Rather, director-screenwriter Jacques Doillon's movie centers on faces and body language to depict the obsessive power games played by characters conditioned by mental scars and forces they suspect but cannot fully comprehend. Communicating through translators who deliberately alter the message, they are "emotional cripples" who want and at the same time fear what they want. "A hint of danger" is what is desired, absence of suffering, control over the being of another, but one by one characters mating-dance around the goal, willfully avoiding consummation or commitment, and do not so much ruin each other -- "It's too late. I was destroyed already before. . . . It won't work." -- as force the beloved back onto an unpleasant past and empty future.
Too long and slowly serpentine for most palates, the story concerns the idly wealthy "Frenchy," a stubbly European Fred (Pascal Greggory) mothered by a pair of jealous kitchen harridans and voyeuristically attracted to young girls, particularly Raja (Najat Benssallem, in her cinema début), who joins friends and sisters to work in the garden. Orphaned at eight, "left alone too early" and bullied by her older brother (Abdelilah Lamrani), she seeks maternal love in friend Nadira's (Ilham Abdelwahed) mother, has casually sold her body, been raped by two "clients," and keeps up an unsteady relationship with macho leech Youssef (Hassan Khissal).

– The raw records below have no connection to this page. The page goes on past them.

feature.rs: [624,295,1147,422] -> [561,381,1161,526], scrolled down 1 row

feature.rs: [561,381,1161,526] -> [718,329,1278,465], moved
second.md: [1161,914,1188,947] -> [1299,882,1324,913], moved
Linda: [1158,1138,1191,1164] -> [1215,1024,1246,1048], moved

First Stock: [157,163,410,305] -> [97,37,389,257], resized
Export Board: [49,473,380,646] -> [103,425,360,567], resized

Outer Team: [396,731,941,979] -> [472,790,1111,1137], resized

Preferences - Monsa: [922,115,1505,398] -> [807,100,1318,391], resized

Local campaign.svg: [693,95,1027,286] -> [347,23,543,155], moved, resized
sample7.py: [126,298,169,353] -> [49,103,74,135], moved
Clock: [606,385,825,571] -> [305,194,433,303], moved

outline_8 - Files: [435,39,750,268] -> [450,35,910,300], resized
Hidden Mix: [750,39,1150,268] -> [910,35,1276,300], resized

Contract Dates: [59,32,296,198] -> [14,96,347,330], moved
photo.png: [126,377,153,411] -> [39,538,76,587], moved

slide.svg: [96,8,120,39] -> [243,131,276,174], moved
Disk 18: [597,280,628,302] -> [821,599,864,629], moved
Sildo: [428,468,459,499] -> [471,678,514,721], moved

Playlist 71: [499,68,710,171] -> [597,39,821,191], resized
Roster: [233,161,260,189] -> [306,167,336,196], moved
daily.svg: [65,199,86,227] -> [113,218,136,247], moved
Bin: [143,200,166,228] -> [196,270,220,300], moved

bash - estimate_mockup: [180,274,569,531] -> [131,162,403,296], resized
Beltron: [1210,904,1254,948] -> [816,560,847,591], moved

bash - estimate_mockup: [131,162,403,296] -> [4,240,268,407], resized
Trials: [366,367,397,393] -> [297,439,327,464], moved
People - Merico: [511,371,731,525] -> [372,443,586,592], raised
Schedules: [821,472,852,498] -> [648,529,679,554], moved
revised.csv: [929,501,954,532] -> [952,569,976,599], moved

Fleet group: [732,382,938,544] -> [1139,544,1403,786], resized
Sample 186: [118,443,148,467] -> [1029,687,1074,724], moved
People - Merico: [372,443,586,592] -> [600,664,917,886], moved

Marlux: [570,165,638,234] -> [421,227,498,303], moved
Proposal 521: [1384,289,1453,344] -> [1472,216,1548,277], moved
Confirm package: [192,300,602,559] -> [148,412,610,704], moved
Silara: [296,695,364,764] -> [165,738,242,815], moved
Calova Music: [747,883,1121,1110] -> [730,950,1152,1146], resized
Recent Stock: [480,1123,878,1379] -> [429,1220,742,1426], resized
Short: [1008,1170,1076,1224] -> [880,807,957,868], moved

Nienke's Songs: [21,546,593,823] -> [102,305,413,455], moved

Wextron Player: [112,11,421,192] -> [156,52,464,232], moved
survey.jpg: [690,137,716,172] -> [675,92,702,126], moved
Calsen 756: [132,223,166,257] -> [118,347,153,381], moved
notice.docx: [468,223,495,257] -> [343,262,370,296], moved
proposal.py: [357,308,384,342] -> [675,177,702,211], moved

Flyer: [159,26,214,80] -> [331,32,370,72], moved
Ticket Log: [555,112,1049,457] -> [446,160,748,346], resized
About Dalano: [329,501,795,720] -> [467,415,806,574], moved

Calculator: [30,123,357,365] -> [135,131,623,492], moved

Worlds and cultures apart, Raja and Fred cat-and-mouse, touch and draw apart, torture one another and themselves with fearful emotional coldness while all about them offer advice and warnings. Far from perfect, he happily notes, she is a woman-child -- losing an opening bet, Raja ties donkey-ear shoes round her head and laughingly parades the narrow streets -- yet adult enough to fantasize about and simultaneously distrust respectability, money, leisure and skin creams, flight from a bleak tomorrow. Voicing at first a disdain for things European, she is fascinated by wristwatches and wears jeans and sleeveless midriff-revealing tops and comes to dream of Western marriage.
Or does she? For what she gives she takes back; and when she can, with tears she won't. And he -- marriage and a baby by her, yet he offers untrustworthy Youssef a job with a convenient bedroom and pays exorbitantly for his own love's wedding to another.
Together with fear, or synonymous with it, is the inability to trust and so leave oneself vulnerable to rejection or ridicule, to betrayal or control by an outside ego. There is no stopping the carousel, and though one wants to get off one still clings to illusion -- the final seconds catch Fred's breaking down but then, in one of his several talks to himself, saying that she will come back when she needs money.
Working with no scripted stage directions, "no indication as to how it should be spoken, . . . like a musical score that can be performed in many different ways," Doillon has coaxed a fluidity and truthfulness from his mixed bag of actors. His theme is delusion, that part of the individual that eludes his or her control. In their undefined, seemingly cross-purposed acts and words, Raja and Fred are fatally complex in a sea of others whose one-sided motives include greed, jealousy, reputation, security or merely a job. The language, subtitled from Arabic and French, is spare and functions integrally as a defensive shield between the protagonists, but Raja is in essence too talky and non-conclusive for general tastes. Ambiguous and elusive, however, its soft-focus may strike a chord with those who do not look for clear spoon-fed answers.